Data excerpts
>>>>
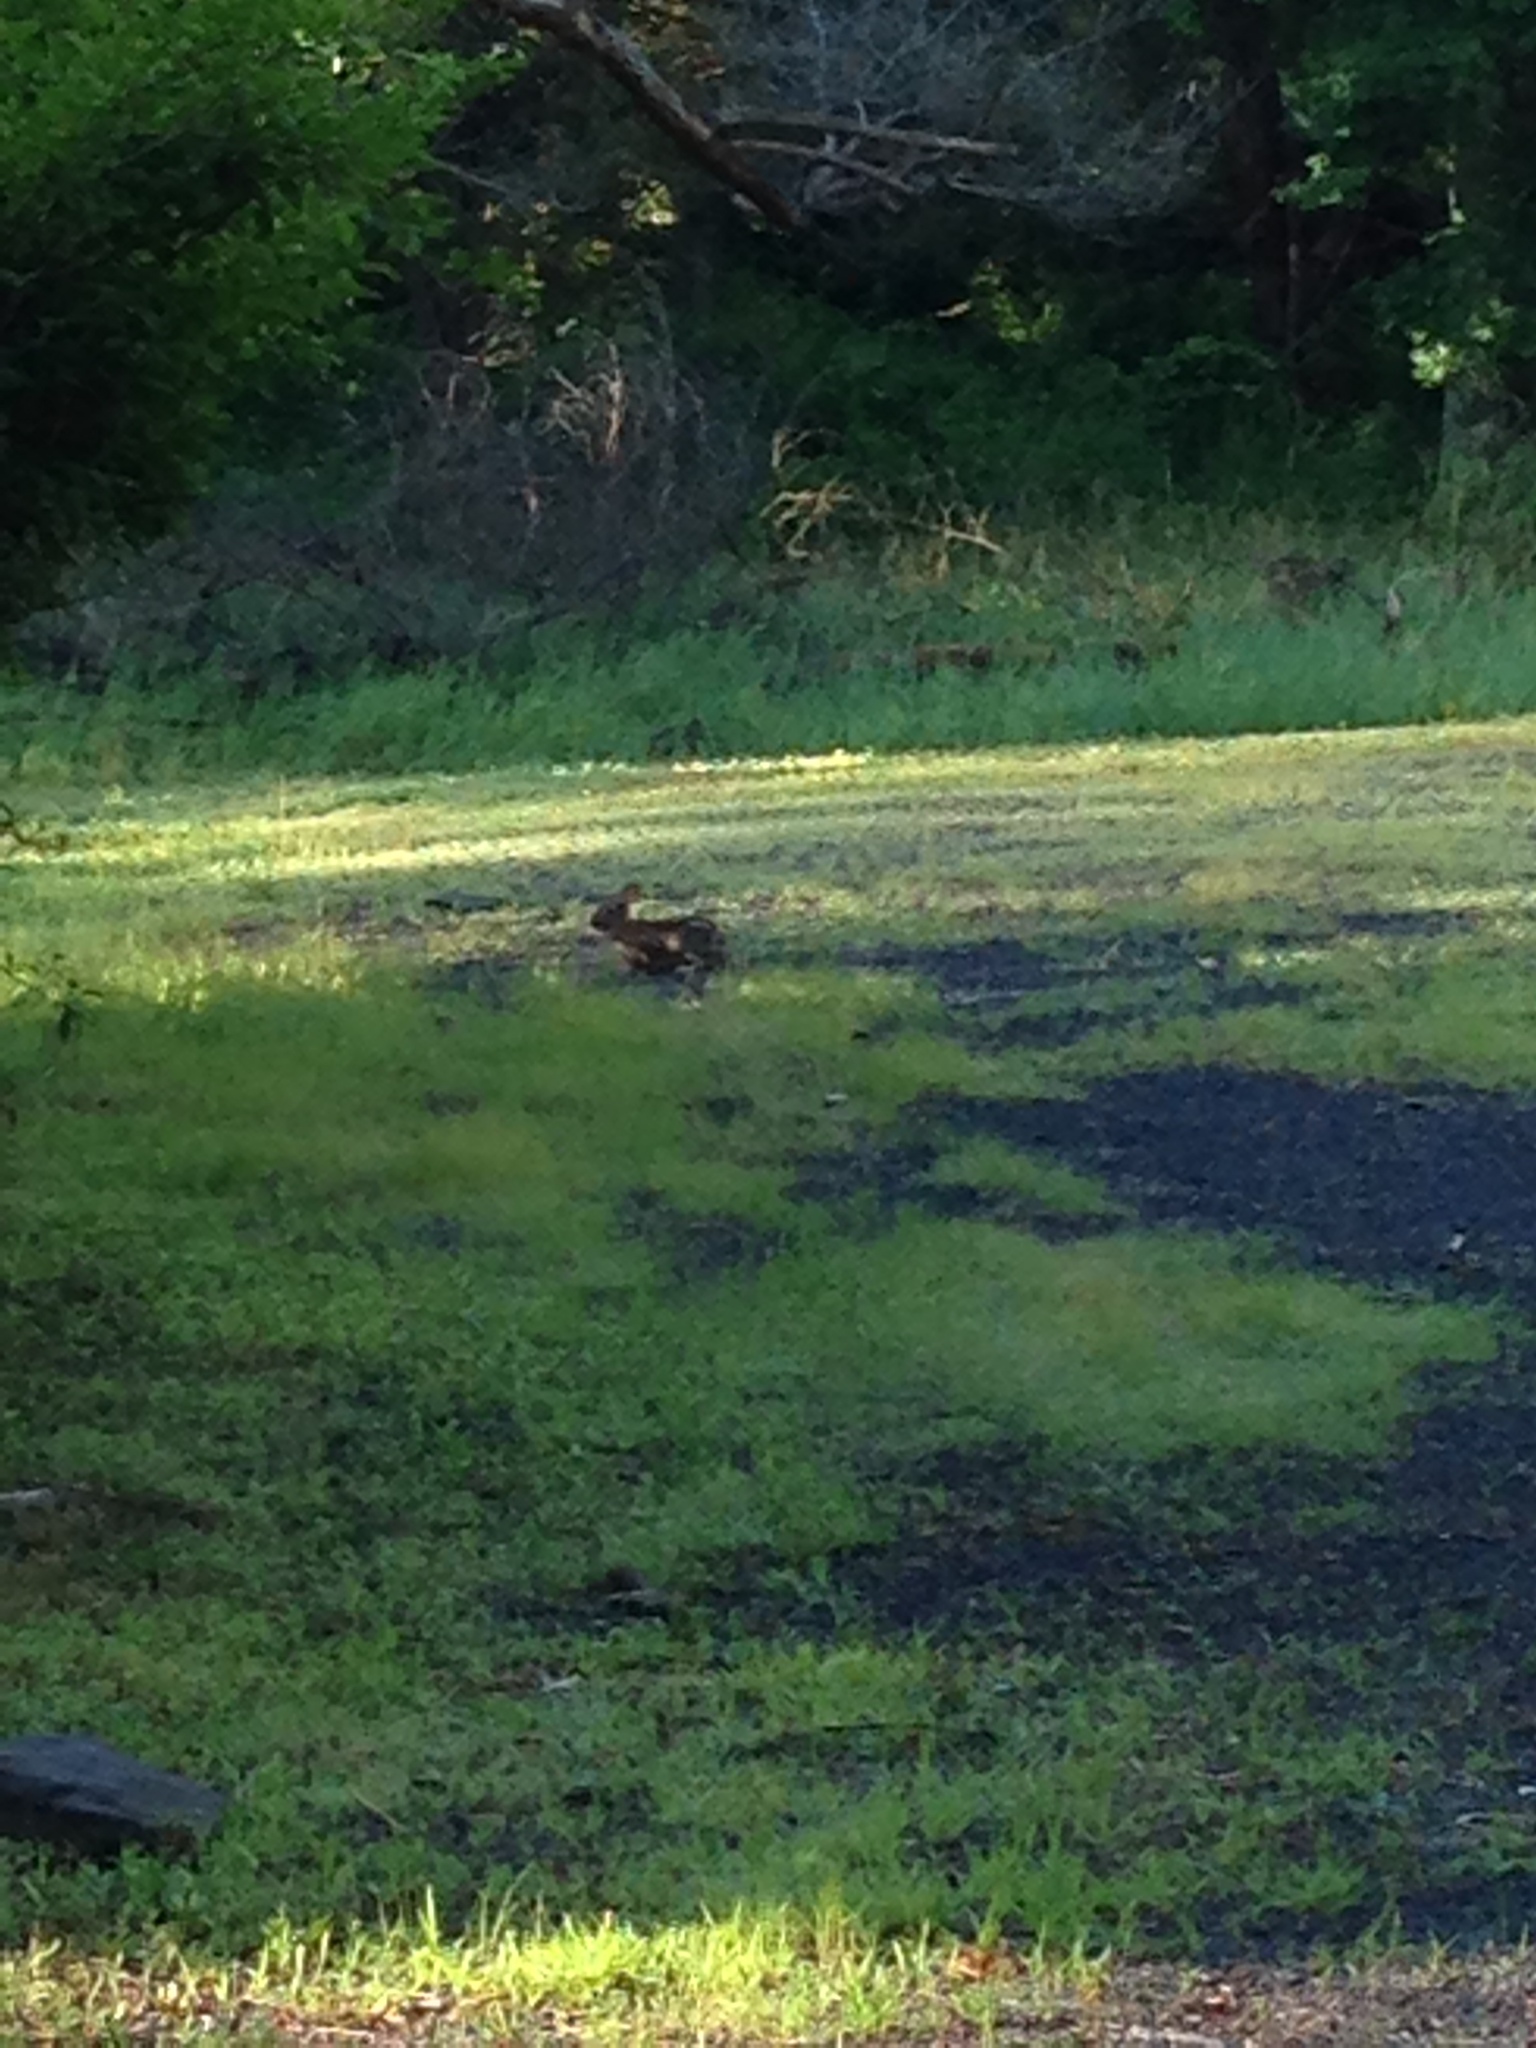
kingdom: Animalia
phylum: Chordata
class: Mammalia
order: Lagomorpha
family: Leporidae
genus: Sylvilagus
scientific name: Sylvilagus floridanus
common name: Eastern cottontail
<<<<
• [Problem requirements]: Give every line from the records above as a numbered list, leaving out blank lines and the pictures.

• [Completed task]:
1. kingdom: Animalia
2. phylum: Chordata
3. class: Mammalia
4. order: Lagomorpha
5. family: Leporidae
6. genus: Sylvilagus
7. scientific name: Sylvilagus floridanus
8. common name: Eastern cottontail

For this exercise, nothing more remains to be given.